Der ECS besteht aus 3 Komponenten: Big Agnus, Hires Denise und Paula. Big Agnus und Hires Denise sind Weiterentwicklungen der ursprünglichen Chips Agnus und Denise.
Der Nachfolger des ECS-Chipsatzes für den Amiga war der AGA-Chipsatz.
Im Vergleich zum OCS konnte diese Agnus-Version doppelt so viel Chip-RAM ansprechen, nämlich 1 MB.
Im Vergleich zum OCS konnte diese Denise-Version einige höhere Auflösungen (Productivity Mode) darstellen, allerdings auf Kosten der Anzahl gleichzeitig darstellbarer Farben.
Dieser Chip wurde im Vergleich zum OCS nicht verändert und sogar beim AGA-Chipsatz beibehalten.

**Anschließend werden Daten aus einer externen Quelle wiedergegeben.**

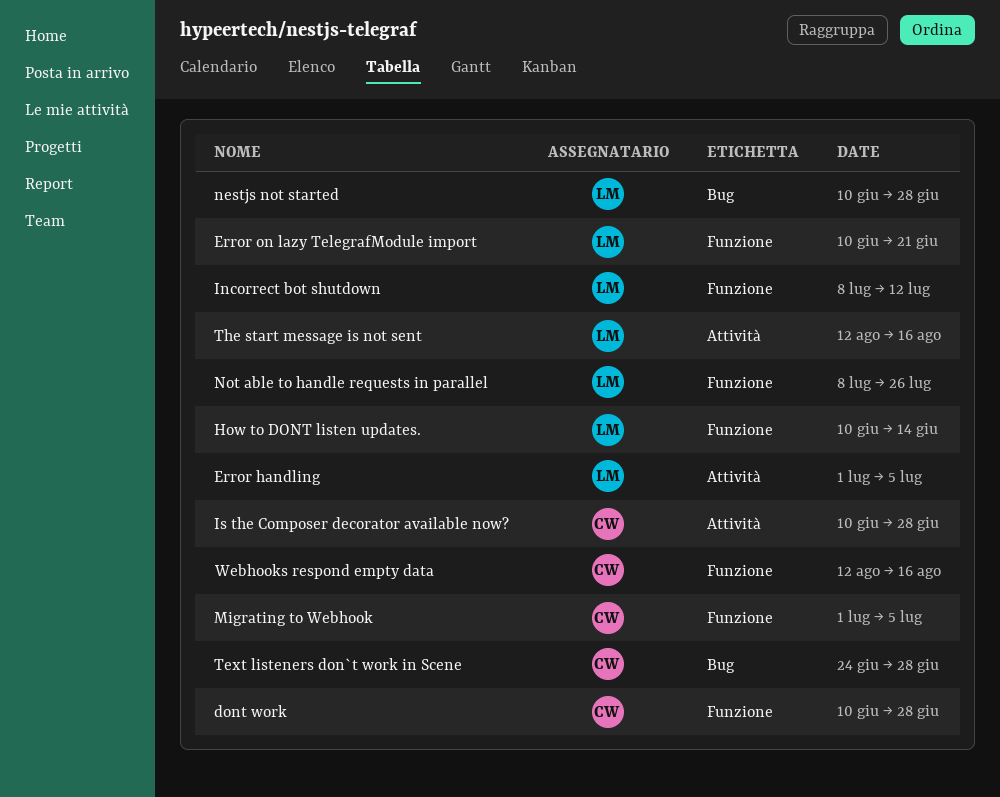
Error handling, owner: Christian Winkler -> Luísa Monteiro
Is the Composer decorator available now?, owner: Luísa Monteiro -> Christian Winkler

Der ECS wurde ab dem AmigaOS 2.0 unterstützt.
Aufgrund der vielen Änderungen funktionierten viele Spiele nicht mehr richtig. Dazu kam noch, dass der Umstieg auf den neuen Chipsatz ohne große Vorankündigungen erfolgte, was zur Folge hatte, dass die Programmierer nur sehr wenig für den neuen Chipsatz produzieren konnten.